Prometheus 메인 서버는 Go 언어로 작성되어 있으며, cmd/prometheus/main.go가 진입점입니다. 서버는 여러 독립적인 컴포넌트로 구성되며, 각 컴포넌트는 별도의 goroutine 그룹으로 실행됩니다.

2. 메인 서버 컴포넌트

2.1 전체 아키텍처

Prometheus 서버는 다음과 같은 핵심 컴포넌트로 구성됩니다:

                    +-----------------+
                    |   Web UI/API    |
                    +--------+--------+
                             |
              +--------------+--------------+
              |              |              |
     +--------v---+  +------v------+  +----v-------+
     | Scrape     |  | Rule        |  | Notifier   |
     | Manager    |  | Manager     |  | (Alertmgr) |
     +--------+---+  +------+------+  +----+-------+
              |              |              |
              +--------------+--------------+
                             |
                    +--------v--------+
                    |     TSDB        |
                    +-----------------+
                             |
                    +--------v--------+
                    | Discovery       |
                    | Manager         |
                    +-----------------+

2.2 컴포넌트별 역할

Scrape Manager: 타겟에서 메트릭을 수집하는 핵심 엔진입니다. Discovery Manager로부터 타겟 목록을 받아 각 타겟에 대한 스크래핑 루프를 관리합니다.
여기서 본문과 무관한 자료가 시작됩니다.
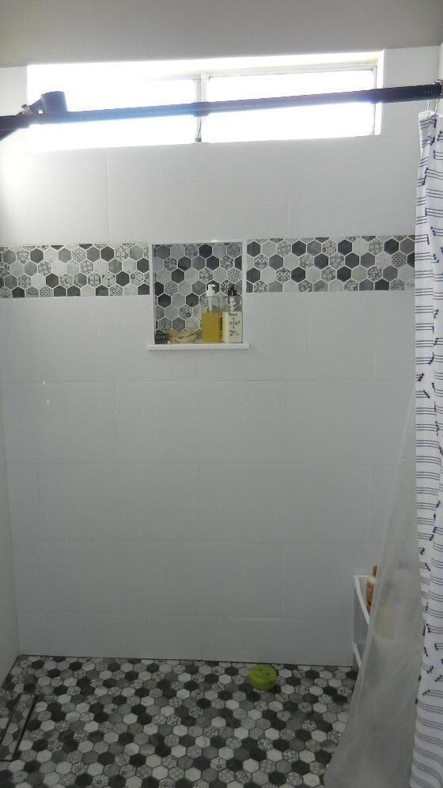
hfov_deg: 41.2
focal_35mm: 28
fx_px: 585
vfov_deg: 67.9
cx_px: 165
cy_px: 391
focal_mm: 4.5
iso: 200
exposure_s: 1/30
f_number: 3.5
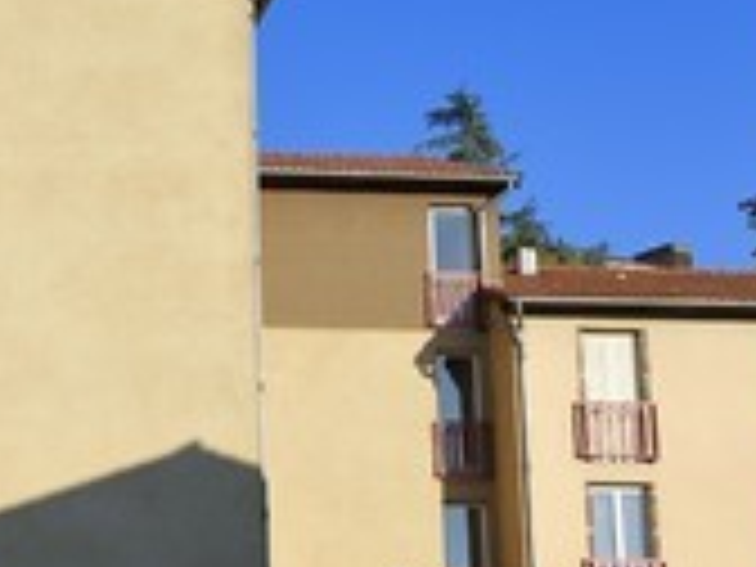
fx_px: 3669
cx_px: -117
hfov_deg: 11.6
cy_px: 248
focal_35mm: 168
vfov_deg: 8.8
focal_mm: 70
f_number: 13
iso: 200
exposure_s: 1/250
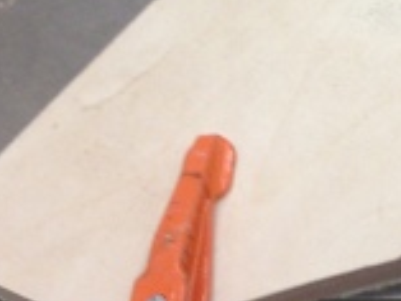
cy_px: -175
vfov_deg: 9.8
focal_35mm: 147
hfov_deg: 12.3
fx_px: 1704
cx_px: 713
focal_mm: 4.13
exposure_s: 1/40
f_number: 2.4
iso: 50
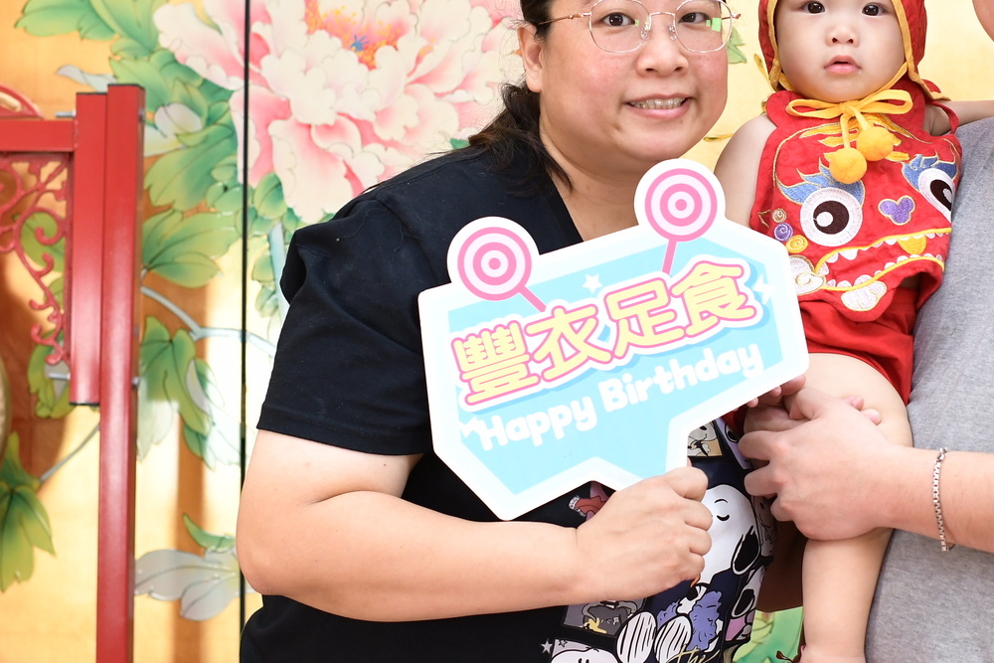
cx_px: 829
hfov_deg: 23.7
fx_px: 2320
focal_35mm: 84
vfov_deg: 16.3
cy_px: 298
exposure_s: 1/200
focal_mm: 35
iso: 1000
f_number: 4.5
TSDB (Time Series Database): 시계열 데이터의 저장과 쿼리를 담당합니다. WAL, Head Block, Persistent Block으로 구성된 계층적 스토리지입니다.

Rule Manager: Recording Rule과 Alerting Rule을 주기적으로 평가합니다. 평가 결과는 TSDB에 기록되거나 Notifier로 전달됩니다.

Notifier: 활성화된 알림을 Alertmanager에 전달하는 컴포넌트입니다.

Web UI/API: HTTP 서버로, PromQL 쿼리 엔드포인트, 관리 API, 내장 UI를 제공합니다.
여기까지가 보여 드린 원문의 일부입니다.